Some providers are employing natural language processing (NLP) tools to extract these meaningful but messy data elements and ensure that care is appropriate, cost effective, and socioeconomically relevant.
“We have started to work with NLP to blend free text data such as physician notes in with discrete data such as labs, medication dosages, etc.,” says Scott Weingarten, MD, Senior Vice President and Chief Clinical Transformation Officer at Cedars-Sinai Health System.
“You don’t know from discrete data elements how long the patient has had lower back pain, and you need to know that to determine if imaging studies may be appropriate.”
It will likely be necessary to optimize electronic health records to collect some of these data elements in a more standardized way, and to focus on implementing data governance programs that account for currently unstructured data – as well as data that could be structured better.

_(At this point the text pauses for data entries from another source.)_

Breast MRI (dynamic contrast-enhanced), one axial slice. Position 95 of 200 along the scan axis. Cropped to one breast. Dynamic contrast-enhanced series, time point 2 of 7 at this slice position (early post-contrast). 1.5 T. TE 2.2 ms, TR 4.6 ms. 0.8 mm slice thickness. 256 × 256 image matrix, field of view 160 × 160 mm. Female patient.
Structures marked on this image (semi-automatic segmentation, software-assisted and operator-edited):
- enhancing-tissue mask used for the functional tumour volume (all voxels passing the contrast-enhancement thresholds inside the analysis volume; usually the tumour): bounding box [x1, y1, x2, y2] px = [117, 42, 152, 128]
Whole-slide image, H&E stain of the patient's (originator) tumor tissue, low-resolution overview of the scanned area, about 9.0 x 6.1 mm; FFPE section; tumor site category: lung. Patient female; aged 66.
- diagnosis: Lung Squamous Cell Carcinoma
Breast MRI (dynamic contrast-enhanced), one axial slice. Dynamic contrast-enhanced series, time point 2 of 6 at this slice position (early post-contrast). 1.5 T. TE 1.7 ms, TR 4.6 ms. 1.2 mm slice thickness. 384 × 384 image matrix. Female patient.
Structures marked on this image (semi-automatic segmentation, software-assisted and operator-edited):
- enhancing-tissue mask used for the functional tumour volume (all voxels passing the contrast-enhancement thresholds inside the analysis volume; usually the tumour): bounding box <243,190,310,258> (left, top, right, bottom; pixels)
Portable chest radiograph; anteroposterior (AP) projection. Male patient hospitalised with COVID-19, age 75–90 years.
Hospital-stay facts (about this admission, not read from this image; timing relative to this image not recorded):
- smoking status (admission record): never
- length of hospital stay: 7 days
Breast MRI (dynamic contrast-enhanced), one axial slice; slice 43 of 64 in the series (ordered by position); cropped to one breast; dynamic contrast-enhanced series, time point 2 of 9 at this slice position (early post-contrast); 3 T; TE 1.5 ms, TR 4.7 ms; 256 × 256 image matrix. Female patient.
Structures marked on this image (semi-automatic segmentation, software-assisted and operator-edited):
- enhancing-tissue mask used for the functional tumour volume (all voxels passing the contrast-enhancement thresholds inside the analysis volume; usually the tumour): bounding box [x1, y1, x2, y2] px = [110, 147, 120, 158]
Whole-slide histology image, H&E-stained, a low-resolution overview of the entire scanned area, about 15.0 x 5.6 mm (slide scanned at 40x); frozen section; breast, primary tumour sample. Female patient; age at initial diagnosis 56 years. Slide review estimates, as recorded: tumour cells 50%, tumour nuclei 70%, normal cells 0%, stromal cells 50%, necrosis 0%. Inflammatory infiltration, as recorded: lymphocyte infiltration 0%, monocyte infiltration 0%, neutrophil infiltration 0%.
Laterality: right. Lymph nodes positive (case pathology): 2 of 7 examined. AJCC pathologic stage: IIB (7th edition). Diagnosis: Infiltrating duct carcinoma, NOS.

Creating a strong foundation of good governance now will help providers and payers move towards clinical and financial improvements they need in the near future. But healthcare organizations must also recognize that sometimes reasonably good data can be infinitely preferable to no data at all.
“You can spend an infinite amount of money getting the data, cleaning the data, and by the time you get that data in the perfect format, it’s old, it’s out of use, and the opportunity has been missed,” said Richard Vaughn, MD, Chief Medical Officer at SSM Health.
Data doesn’t have to be perfect to be useful, he said. “It just needs to be better that what you’re getting today to drive the correct insight moving forward.”